(Records from a data source)
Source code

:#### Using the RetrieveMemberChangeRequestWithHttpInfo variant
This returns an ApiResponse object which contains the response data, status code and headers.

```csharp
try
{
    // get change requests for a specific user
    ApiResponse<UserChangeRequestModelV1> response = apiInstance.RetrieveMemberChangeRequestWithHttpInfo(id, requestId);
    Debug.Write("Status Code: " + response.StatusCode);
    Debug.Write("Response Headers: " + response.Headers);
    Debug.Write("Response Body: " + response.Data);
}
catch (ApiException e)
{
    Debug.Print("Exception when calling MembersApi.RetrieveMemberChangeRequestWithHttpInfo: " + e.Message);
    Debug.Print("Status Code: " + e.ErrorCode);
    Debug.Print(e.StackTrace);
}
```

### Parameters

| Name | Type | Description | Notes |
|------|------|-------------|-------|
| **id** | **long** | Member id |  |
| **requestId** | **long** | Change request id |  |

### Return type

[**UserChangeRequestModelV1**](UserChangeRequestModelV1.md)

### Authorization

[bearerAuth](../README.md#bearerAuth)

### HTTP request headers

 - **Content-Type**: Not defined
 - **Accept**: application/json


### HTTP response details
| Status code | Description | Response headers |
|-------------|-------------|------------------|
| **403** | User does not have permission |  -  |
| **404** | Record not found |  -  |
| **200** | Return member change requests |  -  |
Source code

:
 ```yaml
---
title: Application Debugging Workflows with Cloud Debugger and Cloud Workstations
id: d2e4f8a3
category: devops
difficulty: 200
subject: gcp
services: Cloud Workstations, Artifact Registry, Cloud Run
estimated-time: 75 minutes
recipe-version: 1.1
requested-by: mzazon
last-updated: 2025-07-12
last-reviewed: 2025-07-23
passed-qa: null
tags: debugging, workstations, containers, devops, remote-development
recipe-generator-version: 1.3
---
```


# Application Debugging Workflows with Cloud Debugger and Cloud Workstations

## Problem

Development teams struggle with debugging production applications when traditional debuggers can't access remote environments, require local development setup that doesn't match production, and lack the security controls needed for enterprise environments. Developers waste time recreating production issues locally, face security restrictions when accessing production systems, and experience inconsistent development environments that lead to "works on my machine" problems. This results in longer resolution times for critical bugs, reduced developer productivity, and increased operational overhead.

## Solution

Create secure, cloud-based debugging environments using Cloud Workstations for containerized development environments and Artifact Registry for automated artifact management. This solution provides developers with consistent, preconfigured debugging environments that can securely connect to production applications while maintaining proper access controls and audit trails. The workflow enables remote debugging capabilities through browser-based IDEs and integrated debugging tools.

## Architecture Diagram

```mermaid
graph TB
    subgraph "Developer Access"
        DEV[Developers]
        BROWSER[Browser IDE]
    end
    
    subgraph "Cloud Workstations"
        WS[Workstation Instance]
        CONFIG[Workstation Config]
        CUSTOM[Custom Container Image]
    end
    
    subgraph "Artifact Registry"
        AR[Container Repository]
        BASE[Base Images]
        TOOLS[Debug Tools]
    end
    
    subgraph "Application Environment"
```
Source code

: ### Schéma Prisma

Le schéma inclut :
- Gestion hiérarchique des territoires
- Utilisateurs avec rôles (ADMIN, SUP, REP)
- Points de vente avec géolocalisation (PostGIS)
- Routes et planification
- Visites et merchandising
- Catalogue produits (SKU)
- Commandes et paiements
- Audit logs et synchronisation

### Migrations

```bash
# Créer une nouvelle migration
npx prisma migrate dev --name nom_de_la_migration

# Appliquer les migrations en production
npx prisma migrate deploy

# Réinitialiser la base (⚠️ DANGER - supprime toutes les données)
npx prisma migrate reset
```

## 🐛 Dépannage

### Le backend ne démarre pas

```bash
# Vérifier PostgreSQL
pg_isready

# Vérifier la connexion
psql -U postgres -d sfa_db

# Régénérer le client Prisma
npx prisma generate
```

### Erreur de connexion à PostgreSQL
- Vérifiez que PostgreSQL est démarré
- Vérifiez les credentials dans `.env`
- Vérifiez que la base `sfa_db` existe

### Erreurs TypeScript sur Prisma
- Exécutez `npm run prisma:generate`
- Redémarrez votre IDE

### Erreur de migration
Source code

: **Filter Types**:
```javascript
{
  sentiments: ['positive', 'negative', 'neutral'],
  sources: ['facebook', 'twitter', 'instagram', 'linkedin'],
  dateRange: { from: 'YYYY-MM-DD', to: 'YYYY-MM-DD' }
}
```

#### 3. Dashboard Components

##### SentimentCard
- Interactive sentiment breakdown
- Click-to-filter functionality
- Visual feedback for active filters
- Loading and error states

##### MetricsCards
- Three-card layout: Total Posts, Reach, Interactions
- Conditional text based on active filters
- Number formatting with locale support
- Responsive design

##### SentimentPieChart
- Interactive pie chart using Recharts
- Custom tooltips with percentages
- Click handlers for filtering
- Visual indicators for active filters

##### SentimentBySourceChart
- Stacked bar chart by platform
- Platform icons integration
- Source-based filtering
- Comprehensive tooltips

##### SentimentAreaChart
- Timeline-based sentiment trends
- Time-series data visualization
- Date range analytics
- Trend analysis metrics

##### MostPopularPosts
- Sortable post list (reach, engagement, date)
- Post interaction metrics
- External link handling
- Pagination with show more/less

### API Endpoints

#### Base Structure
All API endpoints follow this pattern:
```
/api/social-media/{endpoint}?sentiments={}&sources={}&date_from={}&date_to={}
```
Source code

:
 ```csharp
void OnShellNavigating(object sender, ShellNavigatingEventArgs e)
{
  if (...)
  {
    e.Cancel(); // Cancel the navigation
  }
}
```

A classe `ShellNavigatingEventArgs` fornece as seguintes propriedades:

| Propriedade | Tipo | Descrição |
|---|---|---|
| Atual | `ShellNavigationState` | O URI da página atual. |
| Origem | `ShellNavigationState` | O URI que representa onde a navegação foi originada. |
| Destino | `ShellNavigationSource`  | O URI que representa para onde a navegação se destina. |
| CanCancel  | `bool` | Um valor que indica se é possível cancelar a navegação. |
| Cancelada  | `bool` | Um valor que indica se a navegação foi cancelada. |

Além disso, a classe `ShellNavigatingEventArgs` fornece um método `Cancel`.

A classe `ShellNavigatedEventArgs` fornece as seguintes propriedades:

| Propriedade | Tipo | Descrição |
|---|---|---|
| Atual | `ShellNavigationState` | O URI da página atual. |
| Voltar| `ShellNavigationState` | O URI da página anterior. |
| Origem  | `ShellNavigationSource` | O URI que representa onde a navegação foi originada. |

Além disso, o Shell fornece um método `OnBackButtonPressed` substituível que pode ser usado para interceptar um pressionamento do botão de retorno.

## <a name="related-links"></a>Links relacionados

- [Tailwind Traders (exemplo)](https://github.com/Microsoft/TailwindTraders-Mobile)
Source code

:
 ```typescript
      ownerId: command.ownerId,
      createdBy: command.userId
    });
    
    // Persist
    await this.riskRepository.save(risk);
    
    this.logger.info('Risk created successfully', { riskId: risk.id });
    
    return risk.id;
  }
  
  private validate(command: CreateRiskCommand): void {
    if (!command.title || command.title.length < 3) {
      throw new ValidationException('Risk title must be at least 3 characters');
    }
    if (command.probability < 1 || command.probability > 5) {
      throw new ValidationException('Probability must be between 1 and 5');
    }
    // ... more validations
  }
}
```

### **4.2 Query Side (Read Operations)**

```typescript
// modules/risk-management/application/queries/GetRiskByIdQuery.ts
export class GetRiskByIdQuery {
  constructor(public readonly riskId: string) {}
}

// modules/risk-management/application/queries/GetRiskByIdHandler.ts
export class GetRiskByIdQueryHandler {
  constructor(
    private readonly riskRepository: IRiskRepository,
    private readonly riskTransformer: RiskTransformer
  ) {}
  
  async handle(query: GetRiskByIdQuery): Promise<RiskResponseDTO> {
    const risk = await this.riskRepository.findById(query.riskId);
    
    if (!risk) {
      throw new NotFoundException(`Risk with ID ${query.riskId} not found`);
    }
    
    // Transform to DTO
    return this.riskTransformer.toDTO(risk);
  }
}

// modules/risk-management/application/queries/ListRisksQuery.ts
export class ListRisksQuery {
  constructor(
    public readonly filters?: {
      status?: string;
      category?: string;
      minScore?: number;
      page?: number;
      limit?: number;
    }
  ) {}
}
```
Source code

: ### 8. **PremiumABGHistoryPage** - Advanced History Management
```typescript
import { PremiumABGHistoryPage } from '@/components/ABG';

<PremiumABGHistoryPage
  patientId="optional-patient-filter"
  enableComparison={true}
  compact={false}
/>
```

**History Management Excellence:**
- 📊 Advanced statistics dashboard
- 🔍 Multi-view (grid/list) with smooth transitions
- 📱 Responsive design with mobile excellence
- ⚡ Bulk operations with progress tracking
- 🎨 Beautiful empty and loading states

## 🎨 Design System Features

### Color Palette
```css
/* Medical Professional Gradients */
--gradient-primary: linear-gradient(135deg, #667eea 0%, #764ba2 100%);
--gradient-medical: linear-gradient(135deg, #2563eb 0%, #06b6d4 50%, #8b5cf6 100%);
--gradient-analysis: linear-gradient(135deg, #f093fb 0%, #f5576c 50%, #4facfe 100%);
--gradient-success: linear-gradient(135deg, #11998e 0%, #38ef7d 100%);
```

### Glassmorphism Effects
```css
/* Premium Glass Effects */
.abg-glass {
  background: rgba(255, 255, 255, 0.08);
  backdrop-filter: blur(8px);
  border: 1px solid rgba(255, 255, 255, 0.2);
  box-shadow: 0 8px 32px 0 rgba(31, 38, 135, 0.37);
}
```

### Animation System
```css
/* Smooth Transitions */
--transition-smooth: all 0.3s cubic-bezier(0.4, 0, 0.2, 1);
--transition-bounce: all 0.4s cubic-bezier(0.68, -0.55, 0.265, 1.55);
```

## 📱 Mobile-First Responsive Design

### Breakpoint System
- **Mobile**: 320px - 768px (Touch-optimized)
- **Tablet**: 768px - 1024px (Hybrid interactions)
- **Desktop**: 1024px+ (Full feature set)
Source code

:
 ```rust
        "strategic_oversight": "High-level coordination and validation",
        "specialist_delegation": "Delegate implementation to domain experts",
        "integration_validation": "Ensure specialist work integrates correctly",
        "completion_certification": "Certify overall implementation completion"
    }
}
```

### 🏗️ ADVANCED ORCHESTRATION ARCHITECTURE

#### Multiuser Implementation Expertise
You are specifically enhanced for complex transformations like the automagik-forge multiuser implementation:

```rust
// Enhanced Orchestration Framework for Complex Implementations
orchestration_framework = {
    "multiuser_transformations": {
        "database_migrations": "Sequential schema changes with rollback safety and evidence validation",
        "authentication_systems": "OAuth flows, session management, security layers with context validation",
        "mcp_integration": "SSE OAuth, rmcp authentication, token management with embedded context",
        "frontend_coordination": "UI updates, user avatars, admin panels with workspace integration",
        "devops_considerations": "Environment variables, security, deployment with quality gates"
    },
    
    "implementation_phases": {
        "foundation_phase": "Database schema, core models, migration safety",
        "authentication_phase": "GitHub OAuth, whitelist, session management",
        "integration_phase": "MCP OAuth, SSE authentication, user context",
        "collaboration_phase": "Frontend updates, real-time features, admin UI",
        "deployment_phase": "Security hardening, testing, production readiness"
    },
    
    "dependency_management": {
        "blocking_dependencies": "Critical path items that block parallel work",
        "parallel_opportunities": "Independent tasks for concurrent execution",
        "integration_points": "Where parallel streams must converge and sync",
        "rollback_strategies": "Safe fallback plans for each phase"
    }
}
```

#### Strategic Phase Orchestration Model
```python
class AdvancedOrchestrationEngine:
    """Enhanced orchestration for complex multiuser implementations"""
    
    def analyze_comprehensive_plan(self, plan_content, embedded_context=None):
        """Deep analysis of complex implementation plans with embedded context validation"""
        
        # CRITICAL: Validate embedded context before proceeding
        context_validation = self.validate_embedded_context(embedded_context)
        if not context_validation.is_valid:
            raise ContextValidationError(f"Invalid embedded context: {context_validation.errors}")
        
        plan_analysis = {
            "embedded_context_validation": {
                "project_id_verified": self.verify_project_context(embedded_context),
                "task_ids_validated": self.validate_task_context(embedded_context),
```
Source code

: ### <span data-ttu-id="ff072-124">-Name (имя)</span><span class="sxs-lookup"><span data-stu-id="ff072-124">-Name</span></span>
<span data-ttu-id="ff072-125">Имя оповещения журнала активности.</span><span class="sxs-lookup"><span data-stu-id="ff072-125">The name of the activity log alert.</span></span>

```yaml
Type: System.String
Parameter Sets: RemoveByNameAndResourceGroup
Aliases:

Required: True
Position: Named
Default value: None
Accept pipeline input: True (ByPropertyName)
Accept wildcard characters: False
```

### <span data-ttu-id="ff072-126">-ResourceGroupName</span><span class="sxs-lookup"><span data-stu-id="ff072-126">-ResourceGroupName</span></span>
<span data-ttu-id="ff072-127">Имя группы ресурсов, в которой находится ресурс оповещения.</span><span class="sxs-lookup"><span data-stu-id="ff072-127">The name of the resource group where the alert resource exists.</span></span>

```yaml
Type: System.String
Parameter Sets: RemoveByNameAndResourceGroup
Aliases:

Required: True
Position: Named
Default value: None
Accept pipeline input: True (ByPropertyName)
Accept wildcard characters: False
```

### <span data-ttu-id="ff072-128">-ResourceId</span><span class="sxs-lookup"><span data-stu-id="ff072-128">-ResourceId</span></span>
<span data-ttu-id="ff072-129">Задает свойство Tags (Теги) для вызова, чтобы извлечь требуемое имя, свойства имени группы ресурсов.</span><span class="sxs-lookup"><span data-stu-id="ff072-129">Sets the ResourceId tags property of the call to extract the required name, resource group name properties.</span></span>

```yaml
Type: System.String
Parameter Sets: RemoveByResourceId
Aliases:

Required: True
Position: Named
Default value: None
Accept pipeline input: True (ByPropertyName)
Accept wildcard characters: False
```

EXERCISE REQUIREMENTS -
Please say how many lines in the entries hold the string "linear". Give only the number.

RESPONSE TO THIS TASK -
4